Powassan Virus – Everything you need to Know

Powassan Virus – Everything you need to Know

Authored by Dr. Swati Rajagopal, Consultant – Infectious Disease & Travel Medicine, Aster CMI Hospital, Bangalore 

As the world started normalizing and people overcame the havoc wreaked by the Covid-19 pandemic the fear of another pandemic is beginning to spread slowly. Known as the Powassan virus, the deadly infection is slowly spreading across America and has recently claimed the life of a person in the United States. Although rare, Powassan is an untreatable disease and medical experts are yet to find a cure for it. Learning from the Covid-19 pandemic, the Maine Centre for Disease Control and Prevention (CDC) and other doctors and health officials are now alerting the masses about this non-treatable virus and are educating them about its symptoms and preventive measures.

What is the Powassan virus and how can you contract it?


According to the CDC, the Powassan virus spreads to people by the bite of an infected tick. These ticks get infected by sucking the virus from the blood of groundhogs, squirrels, mice, or other rodents and spread the Powassan virus to people and other animals by feeding on them.

Currently, three types of ticks that can spread the Powassan virus to humans have been identified in the eastern half of the United States. These include –

  • Ixodes cookei (groundhog tick)
  • Ixodes marxi (squirrel tick), and
  • Ixodes scapularis (blacklegged or deer tick)

Can ticks get infected by biting humans and is Powassan Virus a communicable disease? 

As per recent research, it has been found that the Powassan virus cannot be transmitted from person to person. Furthermore, humans are also considered as the dead-end host for the Powassan virus as people do not develop high enough virus levels in their blood and thus, they cannot infect biting ticks.

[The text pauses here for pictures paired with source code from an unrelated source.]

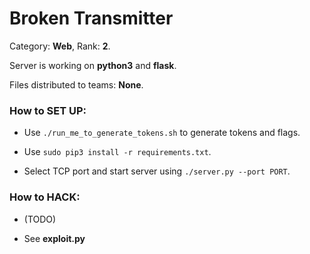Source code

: # Broken Transmitter

Category: **Web**, Rank: **2**.

Server is working on **python3** and **flask**.

Files distributed to teams: **None**.

### How to SET UP:
 
 - Use `./run_me_to_generate_tokens.sh` to generate tokens and flags.
 
 - Use `sudo pip3 install -r requirements.txt`.
 
 - Select TCP port and start server using `./server.py --port PORT`.

### How to HACK:

 - (TODO)

 - See **exploit.py**
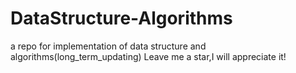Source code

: # DataStructure-Algorithms
a repo for implementation of data structure and algorithms(long_term_updating)
Leave me a star,I will appreciate it!
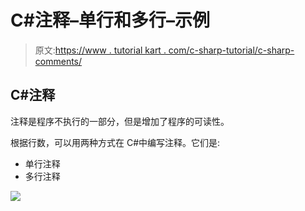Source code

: # C#注释–单行和多行–示例

> 原文:[https://www . tutorial kart . com/c-sharp-tutorial/c-sharp-comments/](https://www.tutorialkart.com/c-sharp-tutorial/c-sharp-comments/)

## C#注释

注释是程序不执行的一部分，但是增加了程序的可读性。

根据行数，可以用两种方式在 C#中编写注释。它们是:

*   单行注释
*   多行注释

[![](../Images/925da31b32d6bc3827932f6c8afb11bb.png)](https://www.tutorialkart.com/)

The transmission of the Powassan virus from person to person can only occur in rare instances of blood transfusion or through the bite of an infected tick. Therefore, it is recommended that people who have been diagnosed with the Powassan virus must avoid donating blood or bone marrow for at least 120 days after contracting the infection as their blood can infect another person and may lead to the development of a viral chain reaction.

What are the symptoms of the Powassan virus? 

While many people infected with the Powassan virus do not show any symptoms, however, the ones with symptoms the time duration from tick bite to feeling sick usually ranges from 1 week to 1 month. The signs and symptoms of the Powassan include –

  • Fever
  • Headache
  • Vomiting
  • Weakness
  • Severe Brain and Spine diseases like Encephalitis and Meningitis
  • Confusion
  • Loss of Coordination
  • Difficulty in speaking
  • Seizures

To date, it has been found that approximately 1 out of 10 people with severe disease die and roughly half of the people who survive severe Brain and Spine disease have long-term health problems such as recurring headaches, loss of muscle mass and strength, and memory problems.

How can you prevent yourself from the Powassan virus? 

Currently, there are no vaccines or medications to stop or restrict the spread of the Powassan virus. However, you can prevent yourself from getting sick with the Powassan virus by following the below-mentioned tips –

  • Avoiding the areas such as grassy, brushy, or wooded places where ticks can be easily found
  • Check your clothes for ticks and remove them by washing them with hot water or by applying a dryer
  • Examine your pets for ticks
  • Shower as soon as you are indoors
  • Conduct a full body check for ticks

In case you are experiencing any of the above symptoms or have a tick bite then you must consult your nearest healthcare provider.